◆ EXCERPT PROVIDED:
· · · ·
Prior to the end of the Civil War, there were two African American magicians that garnered fame on the stage in the United States. The first was Richard Potter, the free son of a British tax Collector named Charles Frankland and one of Frankland's slaves, a woman named Dinah. The second was an escaped slave named Henry Brown. Better known as “Box” Brown because he reached freedom by sealing himself in a packing crate and shipping himself North.
Richard Potter broadside from the collection of Robert A. Olson

Post 1865

The African American magician that seems to have been the first on the stage in the US after the war was Professor J.D. Kellies, known for not using apparatus during his performances. Newspaper accounts have records of his performances dating as far back as 1868.

1880s

The career of Black Carl, remembered as one of the finest magicians of his time, black or white, began his on stage career about 1883 as Boomski, the black assistant of Alexander Herrmann. Having most likely left Herrmann when he reached the age of 18, Carl, who real name was Edward Johnson went on to a long career, appearing mostly in minstrel shows and on black vaudeville circuits.

1890s

Once again an individual remembered as one of this countries greatest magicians began his on stage career as Alexander Herrmann's Boomski. Louis Moore would stay with Hermann until around 1894 when he would become Theosis, assistant to Edward Maro. After leaving Maro, Moore began his own career performing under the name Alonzo Moore. In his career, Moore would work in minstrel shows, black vaudeville, under canvas and even present his own two hour evening show.
· · · ·
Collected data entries

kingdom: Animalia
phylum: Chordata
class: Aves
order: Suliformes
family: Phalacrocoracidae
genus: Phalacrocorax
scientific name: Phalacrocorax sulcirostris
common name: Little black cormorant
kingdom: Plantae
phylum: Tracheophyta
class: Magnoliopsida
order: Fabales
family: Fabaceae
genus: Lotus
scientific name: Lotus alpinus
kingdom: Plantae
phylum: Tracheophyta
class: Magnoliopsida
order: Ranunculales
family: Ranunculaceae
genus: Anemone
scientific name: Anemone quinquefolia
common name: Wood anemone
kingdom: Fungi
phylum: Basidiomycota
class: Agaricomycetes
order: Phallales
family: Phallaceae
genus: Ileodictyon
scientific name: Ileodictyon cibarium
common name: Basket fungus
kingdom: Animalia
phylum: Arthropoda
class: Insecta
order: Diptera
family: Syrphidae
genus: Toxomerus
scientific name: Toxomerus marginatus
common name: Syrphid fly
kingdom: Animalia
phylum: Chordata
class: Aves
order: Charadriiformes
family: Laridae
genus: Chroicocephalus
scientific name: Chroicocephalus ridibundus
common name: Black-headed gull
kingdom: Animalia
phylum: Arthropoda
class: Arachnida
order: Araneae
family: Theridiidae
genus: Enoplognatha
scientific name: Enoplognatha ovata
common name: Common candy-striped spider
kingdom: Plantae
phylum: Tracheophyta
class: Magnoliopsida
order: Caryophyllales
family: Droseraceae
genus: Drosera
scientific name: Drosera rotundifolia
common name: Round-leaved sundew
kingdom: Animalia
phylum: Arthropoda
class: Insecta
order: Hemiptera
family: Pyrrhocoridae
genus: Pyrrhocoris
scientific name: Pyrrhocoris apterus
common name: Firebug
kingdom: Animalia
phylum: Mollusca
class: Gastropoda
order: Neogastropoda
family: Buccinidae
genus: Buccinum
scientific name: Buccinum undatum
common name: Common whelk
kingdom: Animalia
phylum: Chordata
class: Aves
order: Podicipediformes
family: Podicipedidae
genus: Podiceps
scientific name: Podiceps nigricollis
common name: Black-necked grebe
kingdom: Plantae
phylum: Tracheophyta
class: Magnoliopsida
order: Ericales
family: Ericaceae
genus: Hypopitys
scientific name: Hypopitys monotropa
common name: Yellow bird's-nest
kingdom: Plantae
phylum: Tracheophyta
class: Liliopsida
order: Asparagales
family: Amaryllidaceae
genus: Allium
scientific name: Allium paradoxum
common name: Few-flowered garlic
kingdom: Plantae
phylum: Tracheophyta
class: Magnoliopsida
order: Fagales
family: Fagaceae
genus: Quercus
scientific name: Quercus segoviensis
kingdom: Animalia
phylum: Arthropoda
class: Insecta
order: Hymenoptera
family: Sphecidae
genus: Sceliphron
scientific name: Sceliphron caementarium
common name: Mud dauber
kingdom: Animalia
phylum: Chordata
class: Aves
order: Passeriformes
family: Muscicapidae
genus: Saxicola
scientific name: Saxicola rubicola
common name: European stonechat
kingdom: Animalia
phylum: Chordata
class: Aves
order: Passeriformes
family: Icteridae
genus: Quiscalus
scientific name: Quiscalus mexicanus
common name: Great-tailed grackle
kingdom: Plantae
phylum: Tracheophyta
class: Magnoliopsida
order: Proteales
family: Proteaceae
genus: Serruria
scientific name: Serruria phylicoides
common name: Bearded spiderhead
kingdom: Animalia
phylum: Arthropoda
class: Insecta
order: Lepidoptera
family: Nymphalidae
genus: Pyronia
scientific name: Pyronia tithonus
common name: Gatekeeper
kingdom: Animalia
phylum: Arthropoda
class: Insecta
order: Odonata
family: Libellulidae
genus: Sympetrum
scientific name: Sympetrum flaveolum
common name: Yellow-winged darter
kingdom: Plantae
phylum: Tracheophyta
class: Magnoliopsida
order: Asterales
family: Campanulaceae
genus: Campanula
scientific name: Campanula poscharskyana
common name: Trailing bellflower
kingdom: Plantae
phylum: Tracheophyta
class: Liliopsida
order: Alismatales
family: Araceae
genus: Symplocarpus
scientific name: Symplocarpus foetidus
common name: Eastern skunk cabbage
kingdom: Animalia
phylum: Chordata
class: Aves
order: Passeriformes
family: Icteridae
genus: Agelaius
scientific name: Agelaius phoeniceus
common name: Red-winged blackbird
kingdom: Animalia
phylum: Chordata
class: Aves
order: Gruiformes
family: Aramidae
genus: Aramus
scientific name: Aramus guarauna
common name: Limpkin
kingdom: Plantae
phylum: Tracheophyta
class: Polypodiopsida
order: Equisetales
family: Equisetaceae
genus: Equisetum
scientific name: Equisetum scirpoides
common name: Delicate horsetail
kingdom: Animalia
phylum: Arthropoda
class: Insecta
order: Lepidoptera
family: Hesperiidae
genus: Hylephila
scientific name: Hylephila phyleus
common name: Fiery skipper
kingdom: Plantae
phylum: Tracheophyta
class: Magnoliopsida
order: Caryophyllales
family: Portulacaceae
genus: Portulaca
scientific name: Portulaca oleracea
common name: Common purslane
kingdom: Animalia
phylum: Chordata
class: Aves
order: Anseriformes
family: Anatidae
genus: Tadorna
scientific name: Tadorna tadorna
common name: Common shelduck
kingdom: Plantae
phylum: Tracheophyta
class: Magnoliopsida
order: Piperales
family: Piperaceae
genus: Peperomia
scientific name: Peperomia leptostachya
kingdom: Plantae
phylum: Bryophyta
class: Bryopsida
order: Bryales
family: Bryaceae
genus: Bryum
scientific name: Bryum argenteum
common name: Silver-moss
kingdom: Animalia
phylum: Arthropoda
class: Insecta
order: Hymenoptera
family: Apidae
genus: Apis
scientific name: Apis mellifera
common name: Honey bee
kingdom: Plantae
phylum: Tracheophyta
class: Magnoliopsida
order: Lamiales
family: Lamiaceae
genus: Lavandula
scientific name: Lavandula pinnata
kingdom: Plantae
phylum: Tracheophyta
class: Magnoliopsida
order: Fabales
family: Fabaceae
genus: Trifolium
· · · ·
◆ GOAL OF THE EXERCISE: From the passage on African American magicians, copy out the part between "The career of" and "hour evening show.", inclusive, and swap "minstrel shows" for "traveling shows" wherever it appears.

◆ RESULT BELOW:
The career of Black Carl, remembered as one of the finest magicians of his time, black or white, began his on stage career about 1883 as Boomski, the black assistant of Alexander Herrmann. Having most likely left Herrmann when he reached the age of 18, Carl, who real name was Edward Johnson went on to a long career, appearing mostly in traveling shows and on black vaudeville circuits.

1890s

Once again an individual remembered as one of this countries greatest magicians began his on stage career as Alexander Herrmann's Boomski. Louis Moore would stay with Hermann until around 1894 when he would become Theosis, assistant to Edward Maro. After leaving Maro, Moore began his own career performing under the name Alonzo Moore. In his career, Moore would work in traveling shows, black vaudeville, under canvas and even present his own two hour evening show.